50 La présente procédure constituant, pour les parties au principal, une étape dans le recours pendant devant la juridiction nationale, la décision sur les dépens relève de la compétence de cette juridiction. Les frais exposés pour présenter des observations à la Cour, autres que les frais de ces parties, ne sont pas récupérables.

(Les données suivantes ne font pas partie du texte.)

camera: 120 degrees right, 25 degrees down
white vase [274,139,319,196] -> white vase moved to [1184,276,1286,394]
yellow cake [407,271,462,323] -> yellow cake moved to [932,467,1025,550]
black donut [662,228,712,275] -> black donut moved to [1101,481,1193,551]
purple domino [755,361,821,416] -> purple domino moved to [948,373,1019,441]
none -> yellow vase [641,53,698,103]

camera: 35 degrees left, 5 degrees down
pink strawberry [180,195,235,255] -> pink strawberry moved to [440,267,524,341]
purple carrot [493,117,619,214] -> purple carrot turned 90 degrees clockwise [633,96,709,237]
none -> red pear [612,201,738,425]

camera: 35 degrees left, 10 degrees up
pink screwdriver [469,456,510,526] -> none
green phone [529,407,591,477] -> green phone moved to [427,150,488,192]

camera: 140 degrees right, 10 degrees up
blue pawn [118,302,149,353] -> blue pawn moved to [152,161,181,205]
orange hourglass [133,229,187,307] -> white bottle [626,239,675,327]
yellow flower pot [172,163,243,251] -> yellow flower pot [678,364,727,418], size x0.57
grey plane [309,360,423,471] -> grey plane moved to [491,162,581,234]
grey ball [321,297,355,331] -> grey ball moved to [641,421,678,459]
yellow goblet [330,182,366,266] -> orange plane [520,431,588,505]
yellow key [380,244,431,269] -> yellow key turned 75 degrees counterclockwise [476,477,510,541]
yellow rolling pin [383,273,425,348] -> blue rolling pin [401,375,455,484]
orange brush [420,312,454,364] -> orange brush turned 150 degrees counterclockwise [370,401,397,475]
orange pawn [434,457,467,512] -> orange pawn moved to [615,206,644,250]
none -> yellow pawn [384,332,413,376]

Par ces motifs, la Cour (grande chambre) statue :

Article 56 du TFUE, lu conjointement avec l'article 58, paragraphe 1, du TFUE, ainsi que l'article 2, paragraphe 2, point d), de la directive 2006/123/CE du Parlement européen et du Conseil du 12 décembre 2006 relative aux services dans le marché intérieur, et l'article 1, paragraphe 2, de la directive 98/34/CE du Parlement européen et du Conseil du 22 juin 1998 prévoyant une procédure d'information dans le domaine des normes et réglementations techniques et des règles relatives aux services de la société de l'information, modifiée par la directive 98/48/CE du Parlement européen et du Conseil du 20 juillet 1998, à laquelle s'applique l'article 2, point a), de la directive 2000/31/CE du Parlement européen et du Conseil du 8 juin 2000 relative à certains aspects juridiques des services de la société de l'information, notamment le commerce électronique, dans le marché intérieur (ci-après la "directive sur le commerce électronique"), doit être interprété en ce sens qu'un service d'intermédiation tel que celui en cause au principal, qui a pour objet de mettre en relation, au moyen d'une application pour smartphone et contre rémunération, des chauffeurs non professionnels utilisant leur propre véhicule avec des personnes souhaitant effectuer des déplacements urbains, doit être considéré comme étant intrinsèquement lié à un service de transport et, partant, doit être qualifié de "service dans le domaine des transports" au sens de l'article 58, paragraphe 1, TFUE. Par conséquent, un tel service doit être exclu du champ d'application de l'article 56 TFUE, de la directive 2006/123 et de la directive 2000/31.